Text section:
Schmidt, though, had a more direct and subtle understanding, as historian Joel F. Harrington details in his 2013 book The Faithful Executioner: Life and Death, Honor and Shame in the Turbulent Sixteenth Century.

Thieves and other nonviolent offenders indisputably deserved punishment in Meister Frantz’s moral universe, but[, as he saw it,] their crimes, like those of prostitutes and pimps, usually represented the conscious lifestyle choices of weak, rather than malicious, individuals….

Despite the executioner’s exceptional attunement to the losses suffered by their victims, his primary emotional response to the 172 thieves he hanged during his career was less anger than weary resignation.  Their own selfish choices had brought them to this moment, and Schmidt never once excused the circumstances behind their thefts. 

“Head-shaking sadness”

Schmidt, a man who started life at the bottom of his society’s ladder, had no sympathy for those who turned to crime, no matter how petty, writes Harrington.  But they left him with “head-shaking sadness.” 

And the author notes that, looking back 400 years, our world, from the context of its own beliefs and values, would be likely to ask:

“How could a society hang a man for stealing honey?”

Schmidt’s question, he writes, would have been different:

“Why does a man repeatedly risk hanging to steal some honey?”

“Assumptions and sensibilities”

There is a small subgenre of books about the history of executioners, and these tend to emphasize the more macabre and grisly aspects of the job.  That’s not Harrington’s goal in The Faithful Executioner.

He’s a social historian, and he uses the life and career of Schmidt to examine the role that public executions played in 16th century Europe in the effort to bring about civic order.  And, throughout his book, there is a dialogue, sometimes overt, sometimes implicit, between the beliefs of that era and those of ours.  Harrington writes that his account is about Schmidt but also about a variety of questions, such as:

Which assumptions and sensibilities made the judicial violence that Meister Frantz regularly administered — torture and public execution — acceptable to him and his contemporaries yet repugnant to us in our own times?  How and why do such mental and social structures take hold, and how do they change?…

The story of Meister Frantz of Nuremberg is in many ways a captivating tale from a faraway era, but it is also a story for our time and our world.

A good name

Harrington is right: Schmidt’s story is captivating, and much of that is due to the author’s painstaking research and keen insight.

Many executioners of that era and later kept a journal, and Schmidt’s contains 621 entries in chronological order, in the form of two lists:  the first, listing capital punishments carried out from 1573 to 1617, and the second, the corporeal punishments from 1578 to 1671, i.e., “floggings, brandings, and the chopping of fingers, ears, and tongues.”

Initially, Harrington found the journal — published often over the centuries — to be fascinating in its descriptions of criminals but frustrating in the way Schmidt seemed to hide in the background. 

Then, he discovered an older manuscript copy of the journal that made it clear that later versions were garbled by myriad emendations, mistakes and revisions.  It also showed that Schmidt began the journal at the request of his father.

That fact was of prime importance as Harrington learned when he came across a document in the Austrian State Archives in Vienna in which the 70-year-old Schmidt, now retired, asked Emperor Ferdinand II to restore his family’s good name — lost, through no fault of the family, in 1553.

“Bring infamy”

Dataset section:
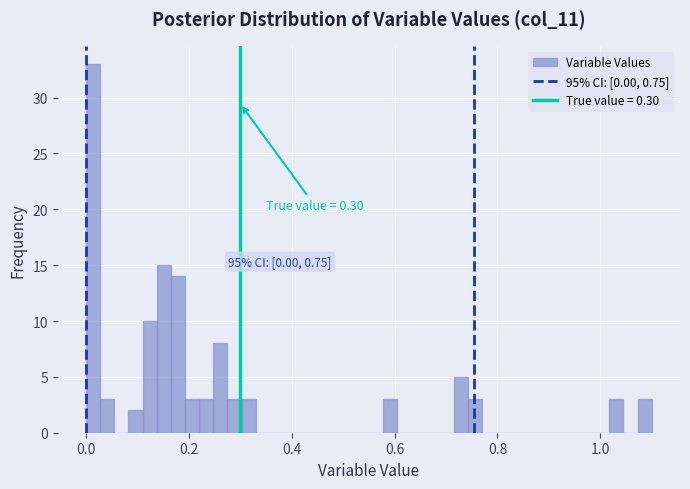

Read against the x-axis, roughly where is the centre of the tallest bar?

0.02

What to do:
1. Using the book review, answer each question:
(a) How many thieves did Schmidt hang during his career?
(b) How many entries does Schmidt's journal contain?
(c) In which archives did Harrington find the document in which Schmidt asked Emperor Ferdinand II to restore his family's good name?
2. Can you transcribe the book review from "Despite the executioner’s" to "behind their thefts."?

Answer list:
1.
(a) 172
(b) 621
(c) The Austrian State Archives in Vienna

2.
Despite the executioner’s exceptional attunement to the losses suffered by their victims, his primary emotional response to the 172 thieves he hanged during his career was less anger than weary resignation.  Their own selfish choices had brought them to this moment, and Schmidt never once excused the circumstances behind their thefts.